§ **Istruzioni**:
Restituisci tutte le righe delle voci in cui compare la stringa "dans", tenendo conto della distinzione tra maiuscole e minuscole.

Voci di dati memorizzate:
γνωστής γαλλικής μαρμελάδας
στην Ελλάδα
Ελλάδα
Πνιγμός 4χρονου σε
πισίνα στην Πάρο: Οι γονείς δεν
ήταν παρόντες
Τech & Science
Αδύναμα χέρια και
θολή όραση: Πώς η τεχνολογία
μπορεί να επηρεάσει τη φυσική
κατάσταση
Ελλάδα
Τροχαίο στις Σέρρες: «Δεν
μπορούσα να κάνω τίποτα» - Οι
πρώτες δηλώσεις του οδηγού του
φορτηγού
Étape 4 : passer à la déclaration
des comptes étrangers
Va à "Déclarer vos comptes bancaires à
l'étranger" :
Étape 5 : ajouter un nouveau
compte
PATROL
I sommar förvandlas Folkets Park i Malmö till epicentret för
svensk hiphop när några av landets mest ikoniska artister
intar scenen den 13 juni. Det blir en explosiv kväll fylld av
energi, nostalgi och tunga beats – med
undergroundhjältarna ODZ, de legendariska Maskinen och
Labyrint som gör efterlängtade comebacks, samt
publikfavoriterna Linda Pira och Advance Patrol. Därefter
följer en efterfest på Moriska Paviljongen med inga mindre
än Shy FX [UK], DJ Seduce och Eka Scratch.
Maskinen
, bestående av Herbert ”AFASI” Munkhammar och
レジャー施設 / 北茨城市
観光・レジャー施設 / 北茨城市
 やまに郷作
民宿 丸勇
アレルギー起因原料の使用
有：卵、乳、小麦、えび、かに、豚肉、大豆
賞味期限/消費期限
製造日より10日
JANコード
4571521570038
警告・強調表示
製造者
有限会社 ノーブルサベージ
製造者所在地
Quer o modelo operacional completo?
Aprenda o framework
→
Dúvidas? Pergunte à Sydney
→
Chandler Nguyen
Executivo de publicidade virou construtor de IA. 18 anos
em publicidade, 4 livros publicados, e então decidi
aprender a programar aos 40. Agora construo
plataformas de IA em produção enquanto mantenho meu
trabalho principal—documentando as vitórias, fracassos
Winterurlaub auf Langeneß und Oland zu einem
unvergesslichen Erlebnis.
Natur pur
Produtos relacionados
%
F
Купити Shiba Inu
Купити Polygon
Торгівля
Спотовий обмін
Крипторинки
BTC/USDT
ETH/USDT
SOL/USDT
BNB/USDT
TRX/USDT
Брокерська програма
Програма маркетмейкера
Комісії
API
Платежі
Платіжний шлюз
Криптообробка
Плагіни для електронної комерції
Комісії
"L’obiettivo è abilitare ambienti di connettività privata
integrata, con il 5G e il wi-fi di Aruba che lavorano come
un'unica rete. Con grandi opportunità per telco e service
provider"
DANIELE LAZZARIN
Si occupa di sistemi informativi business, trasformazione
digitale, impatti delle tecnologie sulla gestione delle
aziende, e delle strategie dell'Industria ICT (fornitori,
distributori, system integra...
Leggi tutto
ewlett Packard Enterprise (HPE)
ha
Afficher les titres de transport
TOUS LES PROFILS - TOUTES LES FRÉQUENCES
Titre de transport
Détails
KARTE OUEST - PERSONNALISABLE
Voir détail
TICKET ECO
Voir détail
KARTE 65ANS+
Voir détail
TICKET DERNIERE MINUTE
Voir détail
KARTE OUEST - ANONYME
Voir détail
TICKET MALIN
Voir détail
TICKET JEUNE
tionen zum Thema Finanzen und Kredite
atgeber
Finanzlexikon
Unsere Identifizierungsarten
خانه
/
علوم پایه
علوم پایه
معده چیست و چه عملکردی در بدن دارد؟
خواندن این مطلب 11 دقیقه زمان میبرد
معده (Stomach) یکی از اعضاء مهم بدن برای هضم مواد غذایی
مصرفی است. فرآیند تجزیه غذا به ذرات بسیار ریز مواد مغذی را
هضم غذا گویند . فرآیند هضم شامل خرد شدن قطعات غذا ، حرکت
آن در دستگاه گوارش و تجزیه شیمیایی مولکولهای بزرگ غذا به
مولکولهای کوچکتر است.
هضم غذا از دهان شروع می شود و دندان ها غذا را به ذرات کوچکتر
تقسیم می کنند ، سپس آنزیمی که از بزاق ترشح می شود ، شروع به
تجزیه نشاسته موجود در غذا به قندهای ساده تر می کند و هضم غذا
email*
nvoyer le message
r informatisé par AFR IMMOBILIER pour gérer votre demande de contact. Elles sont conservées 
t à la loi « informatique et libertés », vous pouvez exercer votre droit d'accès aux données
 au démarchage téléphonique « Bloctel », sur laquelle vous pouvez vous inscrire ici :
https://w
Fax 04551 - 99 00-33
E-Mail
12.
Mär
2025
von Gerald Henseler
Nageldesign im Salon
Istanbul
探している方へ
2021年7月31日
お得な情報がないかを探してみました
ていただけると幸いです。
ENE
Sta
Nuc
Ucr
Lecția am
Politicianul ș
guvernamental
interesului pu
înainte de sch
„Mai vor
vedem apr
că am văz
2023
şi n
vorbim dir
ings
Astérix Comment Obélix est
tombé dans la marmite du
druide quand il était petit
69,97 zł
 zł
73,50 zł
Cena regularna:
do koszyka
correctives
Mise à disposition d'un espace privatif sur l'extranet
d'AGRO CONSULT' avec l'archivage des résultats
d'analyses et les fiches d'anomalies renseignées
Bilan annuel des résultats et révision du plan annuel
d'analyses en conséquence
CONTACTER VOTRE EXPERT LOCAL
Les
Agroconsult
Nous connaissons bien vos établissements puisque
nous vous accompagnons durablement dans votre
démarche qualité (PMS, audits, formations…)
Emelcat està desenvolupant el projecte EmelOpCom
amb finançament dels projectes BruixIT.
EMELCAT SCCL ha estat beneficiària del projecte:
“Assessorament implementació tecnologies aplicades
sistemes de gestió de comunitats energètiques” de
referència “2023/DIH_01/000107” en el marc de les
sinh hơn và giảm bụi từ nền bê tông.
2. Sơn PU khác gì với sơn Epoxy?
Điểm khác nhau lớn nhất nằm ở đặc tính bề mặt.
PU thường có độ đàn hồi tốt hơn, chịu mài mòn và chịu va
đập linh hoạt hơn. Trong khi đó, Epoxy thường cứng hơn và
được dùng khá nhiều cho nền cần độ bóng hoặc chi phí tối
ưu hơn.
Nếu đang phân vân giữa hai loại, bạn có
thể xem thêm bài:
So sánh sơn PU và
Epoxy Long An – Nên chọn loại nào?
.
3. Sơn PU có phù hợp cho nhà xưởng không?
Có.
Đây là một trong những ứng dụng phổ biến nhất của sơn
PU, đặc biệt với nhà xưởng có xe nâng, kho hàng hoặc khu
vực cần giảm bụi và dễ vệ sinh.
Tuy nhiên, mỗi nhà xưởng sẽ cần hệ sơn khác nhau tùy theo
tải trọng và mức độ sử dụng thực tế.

§ **Soluzione**:
tombé dans la marmite du
nous vous accompagnons durablement dans votre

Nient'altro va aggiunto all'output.